The Lego Disaster?
So I built my eldest nephew a giant (or well to pixal/Lego scale) Donkey Kong.
Then I built my niece a Lego jewelry box.
This left my youngest nephew (the middle kid) feeling a bit left out.
I had to build him something and it damn well better be impressive.
No ideas for months.
So I came up with the idea of a Lego globe (like of the Earth).
Not very original but I figured I would make up for it by having the top removable and put something cool stuff inside (someone recommend liqueur but I ain’t sharing and certainly not with a kid).
Plan was to put a support wall down the middle, have a ship wreck/island scene on one side and on the other a jungle temple or a Lego version of hell ( not the best idea for a 12 year old (or well I think he’s 12 it’s hard to keep up with such things) but seemed funny to me).
To make up for the unoriginal idea I figured I would do it from scratch without looking up how others had done it.
Several nights of trying to work out the scale, where the continents would go etc I had nothing and I was tired.
I found some nice instructions and got to work (lazy can’t find the link right now but very nice instructions).
The instructions were for a hollow globe (no internal support) but I wanted to make sure it was sturdy so I was going to add “beams” of Lego running through the bottom half (I apparently don’t have or am too lazy to look for a picture of these) and the top and bottom halves would be built separately so I construct the fancy scenes in the bottom and the top would be a removable to reveal them.
The half way point wasn’t reached before I was pretty much out of blue and tan Lego.
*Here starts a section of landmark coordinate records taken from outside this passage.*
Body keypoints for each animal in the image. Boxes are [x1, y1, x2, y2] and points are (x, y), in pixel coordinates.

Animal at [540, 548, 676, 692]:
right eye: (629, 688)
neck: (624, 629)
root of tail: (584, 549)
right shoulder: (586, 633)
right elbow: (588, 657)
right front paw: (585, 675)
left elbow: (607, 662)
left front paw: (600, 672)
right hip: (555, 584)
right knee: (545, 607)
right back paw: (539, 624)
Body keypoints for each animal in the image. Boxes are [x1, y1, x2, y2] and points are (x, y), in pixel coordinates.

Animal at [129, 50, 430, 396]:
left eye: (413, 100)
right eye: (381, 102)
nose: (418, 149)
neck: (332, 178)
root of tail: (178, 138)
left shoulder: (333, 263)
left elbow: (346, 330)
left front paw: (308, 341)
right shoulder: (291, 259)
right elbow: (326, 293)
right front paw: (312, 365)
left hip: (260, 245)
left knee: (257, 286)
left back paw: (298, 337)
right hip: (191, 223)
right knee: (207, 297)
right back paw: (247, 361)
So several orders were placed on BrickLink.
At this point in time I was already tired of the damn thing but I figured I should finish what I started (unlike my first go or three at college).
So there we have it.
A Lego globe of the Earth built with someone else’s instructions (once again very nice ones) and some of my own changes: internal support in bottom half, the poles were white (like ice), a opening left in the bottom in case I wanted to mount it on a stand ( the idea of the scenes died as I went along, not as much room as I had hoped and I wanted done with it).
All I had to do was stick the top and the bottom together and I was free of it.
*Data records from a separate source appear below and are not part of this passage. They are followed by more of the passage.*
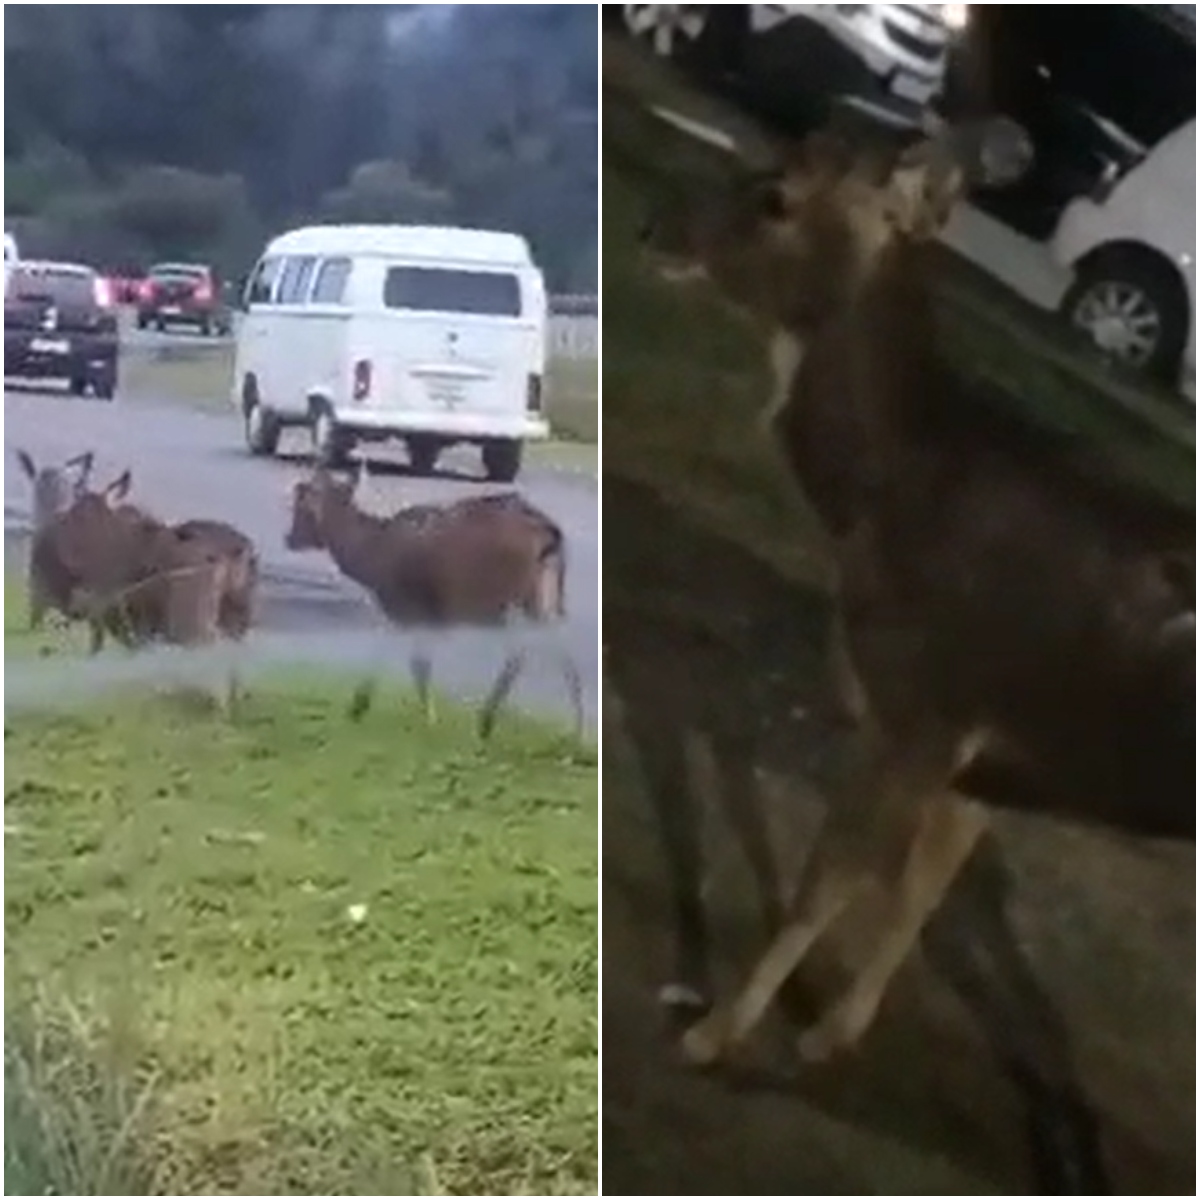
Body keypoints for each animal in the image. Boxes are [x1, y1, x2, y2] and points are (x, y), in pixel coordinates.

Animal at [280, 460, 580, 734]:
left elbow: (414, 663)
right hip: (546, 594)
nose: (289, 538)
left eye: (302, 506)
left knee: (519, 652)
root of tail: (550, 535)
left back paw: (486, 721)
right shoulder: (416, 613)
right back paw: (575, 729)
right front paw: (360, 707)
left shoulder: (408, 606)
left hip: (505, 598)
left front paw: (426, 717)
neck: (372, 557)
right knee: (561, 648)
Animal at [638, 114, 1190, 1070]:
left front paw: (714, 1031)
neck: (887, 494)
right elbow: (916, 892)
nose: (658, 227)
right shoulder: (979, 745)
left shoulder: (927, 710)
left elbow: (831, 882)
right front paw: (832, 1031)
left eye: (778, 195)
Just a bit of gentle gentle pressure to get the bricks stuck together.
Just a smidgen, not too much.
Just a tad.
Too much pressure and not enough structural integrity (remember kids to always use sound engineering).
All I could do was chuckle.
It seemed fitting that this thing I had poured more hours and Lego into then I wanted to think about, this thing I had really come to despise, was in pieces.
It could have been fixed, couple of hours more, not much compared to how much time I had already spent.
Instead, being me (who is a fan of using commas and line breaks more frequently then needed), it was broken down into it’s base parts, sorted (by color and size of course), and I was left with nothing for my nephew except for some photos and a crap load of blue bricks.
So I needed a new idea and it better be blue.